REQUEST: Where does the word "array" occur in the data below? Copy each line that holds it.

GIVEN DATA:
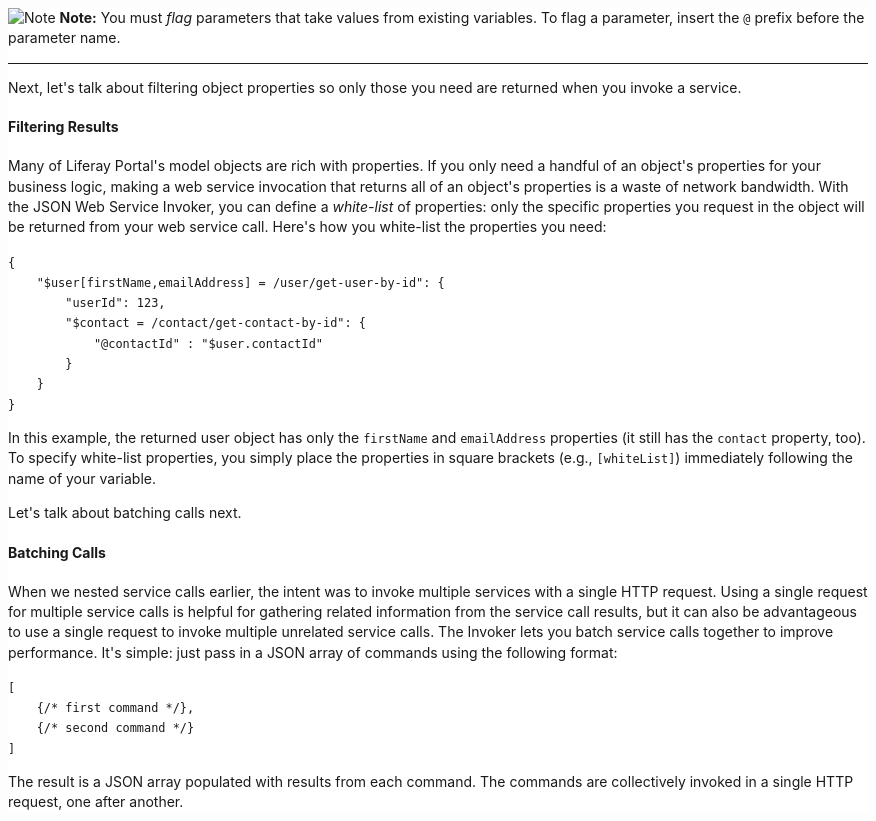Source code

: 
 ![Note](../../images/tip-pen-paper.png) **Note:** You must *flag* parameters
 that take values from existing variables. To flag a parameter, insert the `@`
 prefix before the parameter name. 

---

Next, let's talk about filtering object properties so only those you need are
returned when you invoke a service. 

#### Filtering Results [](id=filtering-results-in-json-liferay-portal-6-2-dev-guide-05-en)

Many of Liferay Portal's model objects are rich with properties. If you only
need a handful of an object's properties for your business logic, making a web
service invocation that returns all of an object's properties is a waste of
network bandwidth. With the JSON Web Service Invoker, you can define a
*white-list* of properties: only the specific properties you request in the
object will be returned from your web service call. Here's how you white-list
the properties you need: 

    {
        "$user[firstName,emailAddress] = /user/get-user-by-id": {
            "userId": 123,
            "$contact = /contact/get-contact-by-id": {
                "@contactId" : "$user.contactId"
            }
        }
    }

In this example, the returned user object has only the `firstName` and
`emailAddress` properties (it still has the `contact` property, too). To specify
white-list properties, you simply place the properties in square brackets (e.g.,
`[whiteList]`) immediately following the name of your variable. 

Let's talk about batching calls next. 

#### Batching Calls [](id=batching-calls-in-json-liferay-portal-6-2-dev-guide-05-en)

When we nested service calls earlier, the intent was to invoke multiple services
with a single HTTP request. Using a single request for multiple service calls is
helpful for gathering related information from the service call results, but it
can also be advantageous to use a single request to invoke multiple unrelated
service calls. The Invoker lets you batch service calls together to improve
performance. It's simple: just pass in a JSON array of commands using the
following format: 

    [
        {/* first command */},
        {/* second command */}
    ]

The result is a JSON array populated with results from each command. The
commands are collectively invoked in a single HTTP request, one after another.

SOLUTION:
performance. It's simple: just pass in a JSON array of commands using the
The result is a JSON array populated with results from each command. The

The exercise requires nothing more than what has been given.